▶ Beigefügter Text
========================

Obwohl seit sieben Jahren ein Paar, kennen Maibom und Rieke einander nicht. Sie spielen sich gegenseitig etwas vor, nicht aus bösem Willen, sondern weil die Umstände es erzwingen. Denn was Maibom von Rieke nicht weiß: während des Kriegs hat sie ihren Geliebten an die Nazis verraten. Und was Rieke von Maibom nicht weiß: er ist ein polnischer Jude, der als Reporter um die Welt reist und im Auftrag des israelischen Geheimdiensts untergetauchte Nazis jagt, darunter auch jenen, dem sich Rieke als junges Mädchen in Berlin einst hingegeben hat aus purer Not und Verzweiflung . . .

Ja, das klingt nach Melodram und Kolportage. Und das bliebe es auch, würde Kater aus seiner 1941 in Berlin beginnenden, 1989 in der Vorwende-Zeit dort endenden Geschichte nicht ein Vexierspiel der Identitäten machen, in dem die großen ewigen Themen immer anwesend sind. Liebe und Verrat, Flucht, Entwurzelung und Heimatlosigkeit, Krieg, Gewalt und Hass: diese Motivfäden führt er in der verwickelten Handlung organisch in den Plot eingewoben mit, was ihm selbst bei der Sage von Orpheus gelingt, der Eurydike aus der Unterwelt holt und im Augenblick der größten Liebe wieder verliert. „I:N:R:I“ steckt mithin voller Ambitionen, ist mythologisch grundiert, philosophisch überhöht und doch so stabil konstruiert, dass es unter der Last des Materials nicht zusammenbricht – schon gar nicht bei Jossi Wieler, der das Fünfpersonenmosaik mit behutsamer Kongenialität inszeniert. In den Hauptrollen als Gäste dabei: die Ausnahmespieler André Jung und Fritzi Haberlandt, die zusammen mit Manja Kuhl, Lucie Emons und Matti Krause auch die Poesie des Kater-Texts zum Klingen bringen.

Mit selbstverständlicher Präsenz

Auf dem Boden des Kammertheaters also Scherben, darüber eine Leinwand: Inserts zeigen an, wo wir uns in dem Szenenpuzzle gerade befinden. Dezember 1959, Berlin-West: von den Bühnenrändern bewegen sich André Jung als Maibom und Fritzi Haberlandt als Rieke, vorsichtig über die Gipsbrocken steigend, aufeinander zu. Sie nehmen Abschied voneinander, denn der Reporter muss für einen Monat nach Brasilien, angeblich im Auftrag eines deutschen Nachrichtenmagazins.

========================

▶ Bereitgestellte Daten
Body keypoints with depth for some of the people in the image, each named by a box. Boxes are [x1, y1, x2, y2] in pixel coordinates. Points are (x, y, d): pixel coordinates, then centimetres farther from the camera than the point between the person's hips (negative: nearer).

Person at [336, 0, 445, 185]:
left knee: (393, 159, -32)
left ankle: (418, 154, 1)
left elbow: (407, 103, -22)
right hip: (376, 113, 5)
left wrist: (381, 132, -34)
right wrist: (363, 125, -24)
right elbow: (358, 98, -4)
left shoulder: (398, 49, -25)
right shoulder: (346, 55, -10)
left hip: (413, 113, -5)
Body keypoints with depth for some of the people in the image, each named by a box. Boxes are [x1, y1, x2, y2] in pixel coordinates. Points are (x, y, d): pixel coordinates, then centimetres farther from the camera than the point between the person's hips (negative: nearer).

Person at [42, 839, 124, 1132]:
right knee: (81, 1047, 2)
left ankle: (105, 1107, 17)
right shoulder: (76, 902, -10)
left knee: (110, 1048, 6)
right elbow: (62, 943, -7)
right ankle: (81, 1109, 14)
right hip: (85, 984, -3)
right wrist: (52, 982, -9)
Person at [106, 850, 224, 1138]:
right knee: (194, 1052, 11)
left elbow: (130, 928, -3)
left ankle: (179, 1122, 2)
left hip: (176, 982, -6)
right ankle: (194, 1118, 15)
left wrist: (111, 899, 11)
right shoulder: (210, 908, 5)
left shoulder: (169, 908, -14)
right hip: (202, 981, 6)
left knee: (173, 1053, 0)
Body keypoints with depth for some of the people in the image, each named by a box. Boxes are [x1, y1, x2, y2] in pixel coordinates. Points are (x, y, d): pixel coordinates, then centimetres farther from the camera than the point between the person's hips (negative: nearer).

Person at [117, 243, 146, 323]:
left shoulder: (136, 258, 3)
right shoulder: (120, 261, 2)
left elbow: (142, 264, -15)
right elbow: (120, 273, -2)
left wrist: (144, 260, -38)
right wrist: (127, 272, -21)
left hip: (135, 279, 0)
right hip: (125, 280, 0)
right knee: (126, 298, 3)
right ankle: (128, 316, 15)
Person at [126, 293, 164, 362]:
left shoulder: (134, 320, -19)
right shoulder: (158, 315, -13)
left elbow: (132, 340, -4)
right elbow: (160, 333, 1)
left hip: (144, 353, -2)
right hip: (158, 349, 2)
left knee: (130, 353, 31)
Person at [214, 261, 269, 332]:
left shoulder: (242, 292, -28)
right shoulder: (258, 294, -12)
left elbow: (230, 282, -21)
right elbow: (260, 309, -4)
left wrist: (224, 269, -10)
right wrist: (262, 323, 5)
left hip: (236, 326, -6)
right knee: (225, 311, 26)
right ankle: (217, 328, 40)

========================

▶ Zu erledigende Aufgaben
[1] Prüfen Sie, ob die Aussagen (a), (b) und (c) mit der Theaterkritik übereinstimmen, und belegen Sie jedes Ja oder Nein mit den entscheidenden Worten der Kritik im genauen Wortlaut. (a) Maibom und Rieke sind seit sieben Jahren ein Paar. (b) Die Geschichte beginnt 1941 in Wien. (c) Maibom reist für drei Monate nach Argentinien.
[2] Schreiben Sie den Abschnitt der Theaterkritik wortgetreu nieder, der mit den Worten „Mit selbstverständlicher Präsenz“ einsetzt und mit „eines deutschen Nachrichtenmagazins.“ schließt.
[3] Setzen Sie die Theaterkritik zu „I:N:R:I“ im Anschluss an ihren letzten Satz fort.

▶ Die Antworten
[1]
(a) Ja: „Obwohl seit sieben Jahren ein Paar, kennen Maibom und Rieke einander nicht.“
(b) Nein: „seiner 1941 in Berlin beginnenden, 1989 in der Vorwende-Zeit dort endenden Geschichte“
(c) Nein: „denn der Reporter muss für einen Monat nach Brasilien“

[2]
Mit selbstverständlicher Präsenz

Auf dem Boden des Kammertheaters also Scherben, darüber eine Leinwand: Inserts zeigen an, wo wir uns in dem Szenenpuzzle gerade befinden. Dezember 1959, Berlin-West: von den Bühnenrändern bewegen sich André Jung als Maibom und Fritzi Haberlandt als Rieke, vorsichtig über die Gipsbrocken steigend, aufeinander zu. Sie nehmen Abschied voneinander, denn der Reporter muss für einen Monat nach Brasilien, angeblich im Auftrag eines deutschen Nachrichtenmagazins.

[3]
Doch ehe sich die Liebenden jetzt treffen, stellt sich mit ihren ersten Sätzen auch schon ein Zauber im Kammertheater ein: In aller Selbstverständlichkeit, ohne Getue, Gemache, Gezappel, erzeugen Jung und Haberlandt eine Präsenz, die durch und durch persönlich ist, ohne privatistisch zu werden. Die zwei Spieler sind einfach da! Und werfen sich mit ihrem ganzen unwiderstehlichen Da-Sein in einen Erzähl- und Bewusstseinsstrom, der faszinierend schillernde, von ihnen wie nebenbei beglaubigte Sätze mit sich führt. Rieke, sagt Maibom, „stand absolut gegen den Rest der Welt, der bis zur Sinnlosigkeit banale Worte herausschleuderte/In Blumen sah sie eine andere Sprache/nicht etwa im Sinne der starren Symbolik alter Blumensprache/sondern in einem noch älteren/instinktiveren/nennen wir es vorsprachlichen Sinne“ – und an dieses geliebte Rätselblumenwesen erinnert sich Jung schon jetzt wie an eine Tote, melancholisch verhangen und aus weiter Ferne so nah.

Gummibaum, Asbach Uralt, Cool Jazz

Dieser Wehmutston, der jenseits aller Sentimentalität in der bitter existenzialistischen Sachlichkeit des Nachkriegs bleibt, durchzieht die ganze Inszenierung. Aber nur fast, denn dem lustvollen Spiel mit Genres, dem Kater in seinem Stück auch nachgeht, entzieht sich Wieler keineswegs. Bei ihm wird es sogar lustig. Wenn Maibom nach seiner Rückkehr aus Amerika seine verschwundene Geliebte sucht, greift der Regisseur zur Krimi- und Agentenparodie. Maiboms Ermittlungen in Sachen Rieke/Eurydike lässt er buchstäblich in der Unterwelt der Unterbühne stattfinden und in Schwarz-Weiß auf die Leinwand übertragen. Und immer, wenn Maibom/Orpheus aufschlussreiche Informationen erhält, spricht er tumb verschwörerisch in die Kamera: eine B-Movie-Verballhornung, die Wieler freilich nicht in die Totalklamotte juxt. Hier und anderswo setzt er seine Bühnenmittel mit Maß und Ziel ein. Und diese Reduktion ist dem Stück so dienlich wie die Präzision, mit der er die Szenen zeichenhaft aus der erzählten Zeit heraus entwickelt. Gummibaum, Asbach Uralt, Cool Jazz, Smith & Wesson – schon haben wir die Villa im Diplomatenviertel von Bonn-Bad Godesberg, Januar 1960, wo Orpheus und Eurydike eben auch zugange sind.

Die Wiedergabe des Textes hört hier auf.